But the state’s highest court issued an intervening decision, Quach v. California Commerce Club, Inc., establishing a new legal standard for waiver. Applying the new standard in Quach, the appellate court independently concluded that Sierra Pacific waived arbitration.
Pursuant to Quach, McDonald had the burden of establishing by clear and convincing evidence that Sierra Pacific had actual or constructive knowledge of its right to compel arbitration and that Sierra Pacific’s conduct was so inconsistent with an intent to enforce that right as to lead a reasonable factfinder to conclude Sierra Pacific had abandoned it.
Sierra Pacific did not deny having had actual or constructive knowledge of its own arbitration agreements, so the court focused on the second prong of the test.
“The undisputed record of trial court proceedings demonstrates that Sierra Pacific’s ‘words and conduct [were] markedly inconsistent with an intent to arbitrate,’” the court wrote. “Sierra Pacific spent years litigating this case in the trial court. For much of that time, Sierra Pacific actively resisted plaintiffs’ efforts to discover the extent to which putative class members might be subject to arbitration. Sierra Pacific refused for years to identify signatory employees or produce signed arbitration agreements, going to so far as to defy the trial court’s February 2020 order. That conduct was obviously inconsistent with an intent to arbitrate, as even Sierra Pacific appears to have recognized.”
Although Sierra Pacific couched its refusal to produce the arbitration agreements in terms of privacy concerns, the company made no effort to address those concerns through appropriate avenues, the court pointed out, such as a protective order limiting pre-certification discovery to exclude signatory employees.
“Instead, Sierra Pacific participated in extensive class discovery – both responding and propounding – all while saying nothing about any intent to arbitrate,” the court said. “And Sierra Pacific went beyond merely keeping quiet. Sierra Pacific repeatedly implied the signatory employees were part of the putative class(es), whose claims were to be litigated, rather than arbitrated.”
While Sierra Pacific argued that waiver typically involves an unreasonable delay in moving to compel arbitration and that it could not move to compel arbitration until the classes were certified, the court was not persuaded.
Sierra Pacific’s failure (or inability) to bring a motion to compel arbitration prior to class certification could not by itself constitute waiver, the court acknowledged. But that did not mean the waiver inquiry was limited to litigation conduct occurring after class certification, as arbitration rights can be waived before they become enforceable.

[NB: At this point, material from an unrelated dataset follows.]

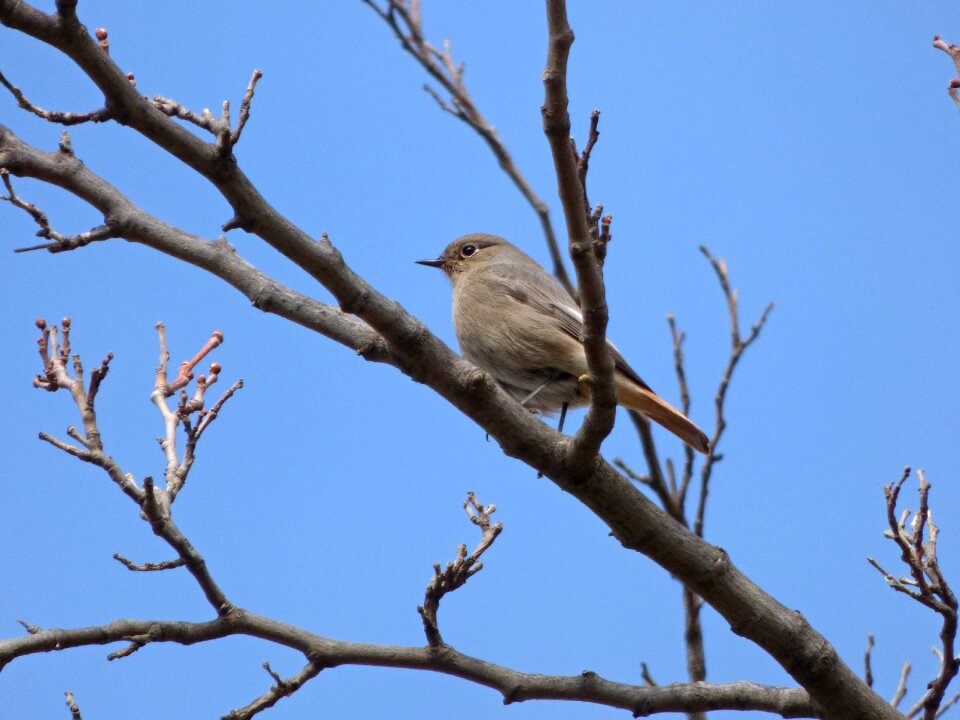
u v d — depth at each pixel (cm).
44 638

“Just as Sierra Pacific could affirmatively renounce arbitration ahead of class certification, so too could it impliedly waive arbitration through pre-certification conduct inconsistent with an intent to arbitration,” the court said. “Sierra Pacific’s overall litigation conduct was manifestly inconsistent with an intent to arbitrate, and so constituted clear and convincing evidence of waiver, despite the fact much of it preceded the trial court’s ruling on class certification.”
Siera Pacific engaged in two separate mediations that were undertaken in the hopes of achieving a settlement of all class claims – including those of the signatory employees – and the “hallmark” of its participation in discovery was its refusal to produce signed arbitration agreements for the signatory employees, conduct that could hardly be squared with an intent to arbitrate, the court said.
The court affirmed the trial court’s order denying Sierra Pacific’s motion to compel arbitration. It also dismissed the appeal of the sanctions order, finding that it was not appealable.
To read the opinion in Sierra Pacific Industries Wage and Hour Cases, click .
Why it matters: The decision provides an important lesson for employers about the dangers of a litigation strategy that results in a waiver of the contractual right to arbitration. To avoid a finding of waiver, employers should act consistently with an intent to arbitrate, beginning at the earliest opportunity to do so.